Today, 90% of the medicines patients get in the United States are generics and biosimilars, which are more affordable for patients and save the U.S. health care system hundreds of billions of dollars every year. But it wasn’t always this way. Forty years ago, the generic drug industry, which produces low-cost copies of brand drugs following the end of their exclusivity period, was only producing a fraction of what it does today. At that time, there was no clear legal pathway for the FDA approval of generics, which delayed generic competition for years, even when the capacity to produce them existed. At the same time, increasing regulatory approval requirements were lengthening the time for brand drugs to reach the market, decreasing effective patent life for brand drugs.
Recognizing these concerns, in 1984, Congress passed Senator Orrin Hatch (R-UT) and Representative Henry Waxman’s (D-CA) bipartisan Drug Price Competition and Patent Term Restoration Act, better known today as the Hatch-Waxman Act. In doing so, they created a comprehensive legal framework that stimulated rapid growth in the generic drug industry and incentivized new biopharmaceutical innovation – leading to new treatments and cures for patients.
America’s unique IP system promotes innovation and affordability, giving U.S. patients more medicine choices than anywhere else in the world while ensuring medicine costs remain a small and stable share of health care spending even as new medicines reach patients year after year. By many measures, America’s strong and reliable IP system has proven a resounding success in fueling innovation and driving treatment advances. In fact, since 2000, biopharmaceutical companies have brought more than 750 new medicines to patients, resulting in cures against some of the most challenging and costly diseases, declining death rates and dramatically improving quality of life. Yet, even with this progress medicines have remained and are projected to continue to remain just 14% of overall health care spending, on par with other countries.
The success of the balanced framework that Hatch-Waxman created leverages the prescription medicine lifecycle which has built in cost containment to make room for these treatment advances.

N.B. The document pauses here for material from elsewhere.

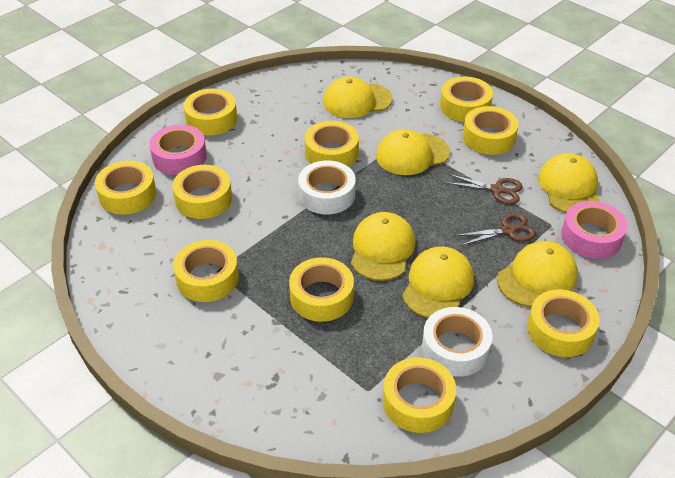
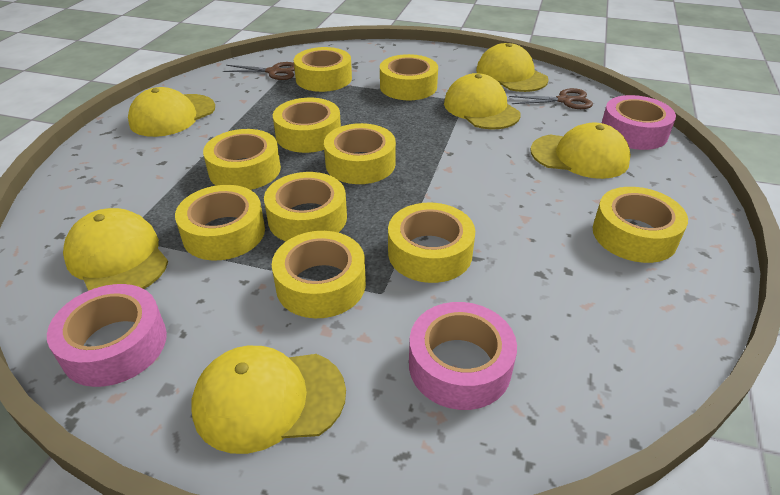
pink tape: [149,125,207,175] [561,201,627,259] = 2 -> [47,284,167,387] [409,302,517,410] [602,95,676,150] = 3
white tape: [298,161,356,214] [422,307,493,377] = 2 -> none = 0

Generic medicines are a key part of this balance. The Hatch-Waxman Act was able to facilitate the rapid growth in generic uptake and maintain incentives for innovation by:
- Creating a clear patent litigation framework with a predictable timetable to enable generic manufacturers to more easily challenge a brand manufacturer’s patents in court and offering a 180-day market exclusivity period for the first marketed generic to incentivize faster access to low-cost generics for patients.

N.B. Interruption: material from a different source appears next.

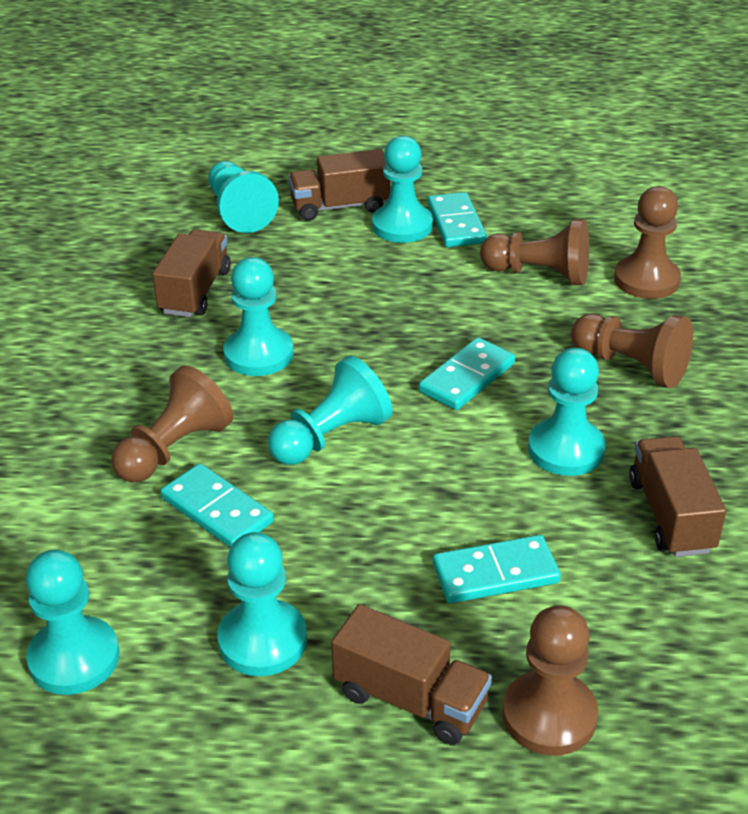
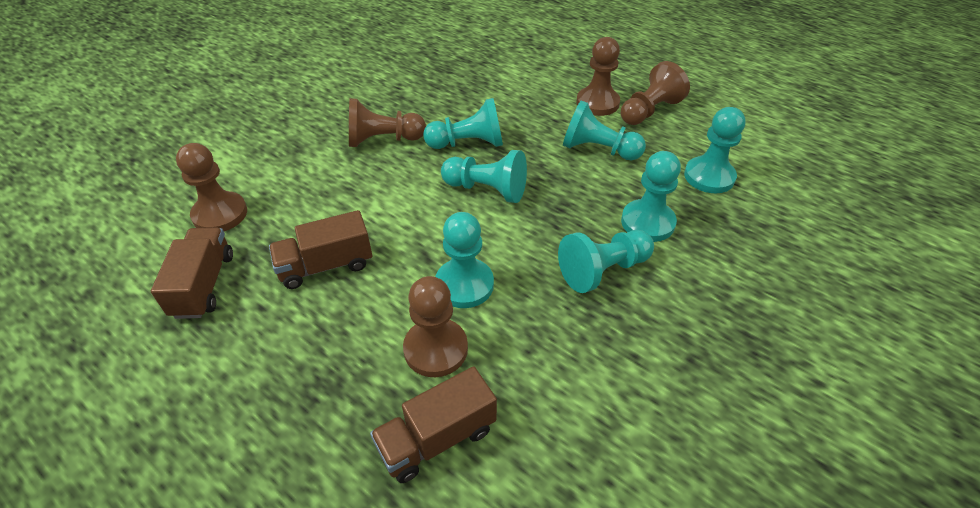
brown truck: [152,229,231,317] [288,149,390,221] [331,604,492,745] [629,436,726,557] = 4 -> [151,227,233,319] [269,210,372,289] [370,366,497,483] = 3
turquoise domino: [160,463,274,547] [419,337,515,410] [427,192,487,247] [433,535,561,603] = 4 -> none = 0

- Allowing generic manufacturers to rely on brand manufacturers’ clinical trial data in FDA approval applications to expedite the approval timeline and dramatically reduce costs.
- Establishing a “safe harbor” provision to exempt generic manufacturers from patent infringement liability for developing a low-cost alternative and seeking FDA approval before a brand drug’s patents expire.
- Restoring parts of the patent term lost to innovators due to the length of the regulatory review process.
- Recognizing the importance of the data generated by brand manufacturers when they take on the significant risks and costs of drug development through a 5-year exclusivity period from generic applications.
- Establishing a 3-year exclusivity period for improved versions of brand pharmaceuticals that required additional clinical studies for FDA approval.
These provisions were immensely successful in growing the generics market, helping skyrocket generic uptake in the U.S., and lowering patient costs nationwide without sacrificing the vital incentives needed to motivate our country’s world-leading innovators.
As we look back on four decades of success of Hatch-Waxman, we’ll be exploring its impact for patients and how we can build upon its legacy to continue to bolster life-saving innovation and lower costs in the years to come.